>>>

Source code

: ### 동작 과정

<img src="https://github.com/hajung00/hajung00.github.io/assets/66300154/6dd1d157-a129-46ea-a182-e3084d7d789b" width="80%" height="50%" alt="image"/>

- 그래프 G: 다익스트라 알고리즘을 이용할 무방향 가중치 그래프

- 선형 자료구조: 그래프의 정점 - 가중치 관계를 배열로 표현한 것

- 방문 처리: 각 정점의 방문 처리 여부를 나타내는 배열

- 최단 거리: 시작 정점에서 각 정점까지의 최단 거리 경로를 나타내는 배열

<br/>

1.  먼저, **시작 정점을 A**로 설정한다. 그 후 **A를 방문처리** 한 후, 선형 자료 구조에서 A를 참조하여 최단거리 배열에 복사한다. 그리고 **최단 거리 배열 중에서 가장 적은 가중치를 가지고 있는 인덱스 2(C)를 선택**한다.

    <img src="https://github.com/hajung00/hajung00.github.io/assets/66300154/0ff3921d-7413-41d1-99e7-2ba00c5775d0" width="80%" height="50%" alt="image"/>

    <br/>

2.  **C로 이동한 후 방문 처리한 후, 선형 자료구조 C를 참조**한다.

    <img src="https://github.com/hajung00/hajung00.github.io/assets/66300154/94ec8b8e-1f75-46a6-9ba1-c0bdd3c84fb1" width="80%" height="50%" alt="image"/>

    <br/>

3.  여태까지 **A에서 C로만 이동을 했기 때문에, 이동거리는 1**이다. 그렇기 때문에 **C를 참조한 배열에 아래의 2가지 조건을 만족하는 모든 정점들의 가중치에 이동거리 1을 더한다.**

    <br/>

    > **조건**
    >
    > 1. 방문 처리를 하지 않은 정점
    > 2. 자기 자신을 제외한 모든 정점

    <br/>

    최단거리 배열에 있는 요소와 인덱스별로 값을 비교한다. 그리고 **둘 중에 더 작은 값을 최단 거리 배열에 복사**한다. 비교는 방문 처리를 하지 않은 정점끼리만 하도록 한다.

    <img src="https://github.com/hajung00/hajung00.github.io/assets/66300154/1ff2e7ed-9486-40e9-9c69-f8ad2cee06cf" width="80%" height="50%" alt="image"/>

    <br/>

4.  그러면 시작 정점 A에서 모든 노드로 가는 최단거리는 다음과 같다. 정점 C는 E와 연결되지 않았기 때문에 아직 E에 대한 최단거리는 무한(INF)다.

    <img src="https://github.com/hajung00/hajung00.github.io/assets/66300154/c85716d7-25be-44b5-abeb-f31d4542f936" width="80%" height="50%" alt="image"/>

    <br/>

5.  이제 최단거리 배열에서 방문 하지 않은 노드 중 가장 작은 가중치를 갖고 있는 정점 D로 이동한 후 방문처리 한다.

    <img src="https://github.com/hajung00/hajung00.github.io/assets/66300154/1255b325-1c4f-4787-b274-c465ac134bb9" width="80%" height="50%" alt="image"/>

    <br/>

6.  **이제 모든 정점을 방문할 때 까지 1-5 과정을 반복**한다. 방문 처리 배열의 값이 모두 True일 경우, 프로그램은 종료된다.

<<<

With the line containing "이동한 후 방문처리 한다." as the start, transcribe each line through the end of the listing above, exactly and only.

* Answer to this exercise *
5.  이제 최단거리 배열에서 방문 하지 않은 노드 중 가장 작은 가중치를 갖고 있는 정점 D로 이동한 후 방문처리 한다.

    <img src="https://github.com/hajung00/hajung00.github.io/assets/66300154/1255b325-1c4f-4787-b274-c465ac134bb9" width="80%" height="50%" alt="image"/>

    <br/>

6.  **이제 모든 정점을 방문할 때 까지 1-5 과정을 반복**한다. 방문 처리 배열의 값이 모두 True일 경우, 프로그램은 종료된다.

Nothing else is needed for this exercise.